Varkas Stonefury’s expression shifted—anger giving way to a grin that carried far too much teeth and not nearly enough warmth.
“Still,” he said, voice rumbling through the arena, “this will be a good opportunity.”
He rolled his shoulders, gauntlets flexing with a metallic scrape.
“Brats like you pop up pretty often. A bit of talent, a bit of mana, some early victories… before long, you start thinking the world bends for you. That arrogance needs correcting.” His smile sharpened. “And since our fighting styles are similar, breaking your bones should do the job nicely.”
The crowd reacted in a ripple, cheers, gasps, laughter, even a few groans. Northerners hooted their approval. Nobles whispered sharply. Guild members stared with grim expectation.
Ludger blinked once. Then shrugged.
“Tell me about it,” he said flatly. “There are a few people back home who need that lesson, too. Long noses everywhere. Kids these days think a sprinkle of talent and a bit of hard work means they’ve earned egos the size of a mountain.”
The words hung for a moment. Varkas froze, expression tightening. He had expected fear. Or anger. Maybe indignation. Certainly not casual agreement. And absolutely not the implication that Ludger wasn’t speaking about himself.
It took him a second to process, his eyelid twitching, jaw clenching, because there was no universe where Ludger didn’t fall squarely into the very category he just criticized.
To Varkas, this boy wasn’t the exception. He was the definition.
Up in the stands, a hundred people choked back laughter. Another hundred nodded solemnly. And a good portion stared in open confusion. Ludger simply waited.

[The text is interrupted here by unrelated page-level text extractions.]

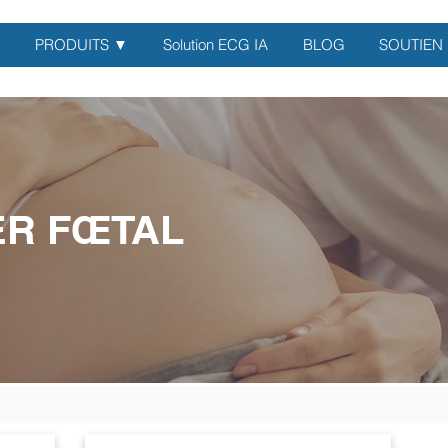
PRODUITS ▼
Solution ECG IA
BLOG
SOUTIEN
R FŒTAL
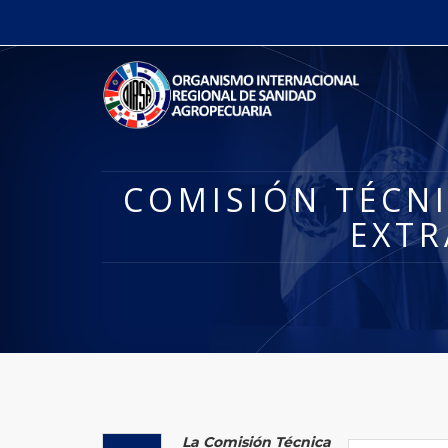
COMISIÓN TÉCNI
EXTR
La Comisión Técnica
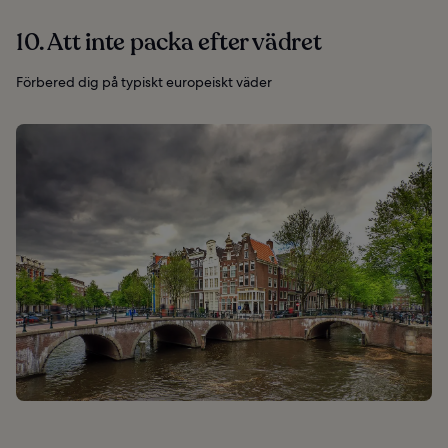
10. Att inte packa efter vädret
Förbered dig på typiskt europeiskt väder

Arms crossed. Expression calm. Unimpressed by speeches, threats, or reputations. The referee, sweat still visible on his brow from the last matches, stepped forward, palms raised defensively between the two fighters. His voice cracked, then steadied:
“Combatants ready—”
A hush fell across the arena like someone had inhaled the entire stadium.
“Begin!”
The air snapped. Mana flared. Muscle coiled. And the fight to break the brat began.